Совершенно для меня неожиданно в первую же минуту моего доклада Яков Моисеевич Уринсон дал мне понять, что знает о нашей Программе достаточно много. Когда я рассказал о предложении Сороса российскому правительству о совместном финансировании и передал ему копии письма Сороса премьеру Черномырдину и письма Черномырдина Соросу, Уринсон без лишних слов перешел от большого стола, за которым мы сидели, к своему рабочему столу, набрал телефон министра финансов и быстро договорился о взаимодействии по этому вопросу. В будущем именно Уринсон и его непосредственный начальник — министр экономики Евгений Григорьевич Ясин пытались активно помогать нам в решении финансового вопроса.

В Думе нам так и не удалось внести в бюджет страны на 1997 год отчисления на финансирование Программы. Председатель бюджетного комитета М. М. Задорнов отказался нас поддержать. По-видимому, и в многих других комитетах были люди, у которых одно имя Сороса вызывало прилив адреналина. Оставалась одна возможность — получить деньги из резерва правительства, что было также делом далеко не простым. И снова руку помощи нам протянули не те, кто по должности обязан был думать об ученых и преподавателях, не начальники из Министерства образования и не депутаты, избранные народом, чей святой обязанностью было изыскивать средства для помощи науке и образованию. В марте 1997 года Уринсон подготовил для премьера соответствующий проект решения, получил все нужные визы других ведомств и уговорил Черномырдина издать распоряжение о том, чтобы из резервов российского правительства на нужды нашей Программы выделили 10,5 миллиона долларов по разделу «Международные связи». Это было огромной победой. Сообщение об этом появилось 29 мая 1997 года в «Российской газете». Мы ликовали.

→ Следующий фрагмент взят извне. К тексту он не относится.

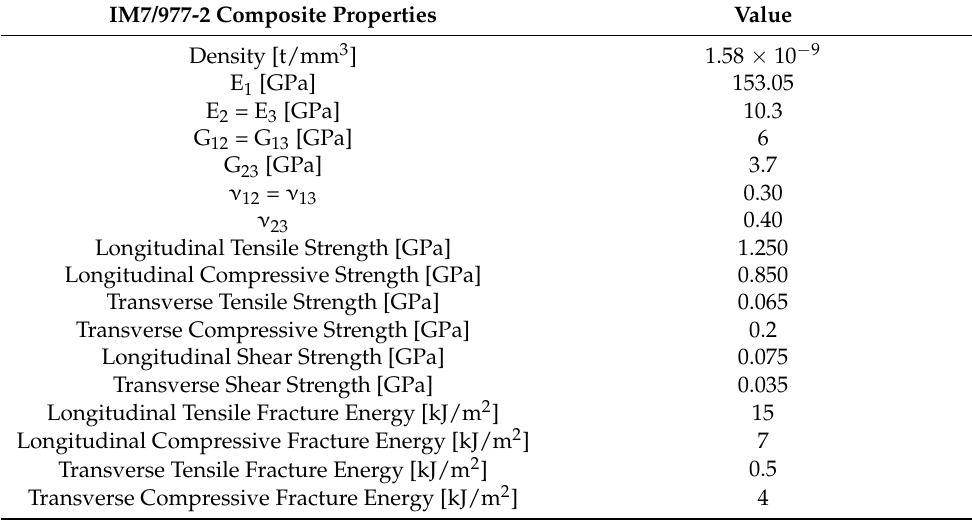
Table 4. Composite material IM7/977-2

_____________________________

[1] И. О. Темкин, сделал следующее замечание: «Во второй половине 1980-х годов в нескольких российских вузах практика студенческих опросов также использовалась (по-видимому, здесь сказались демократические западные влияния). Однако эти внутривузовские опросы, как правило, использовались администрацией как инструмент давления на социально не близких преподавателей. Деканы и члены парткомов имели обычно очень высокие рейтинги».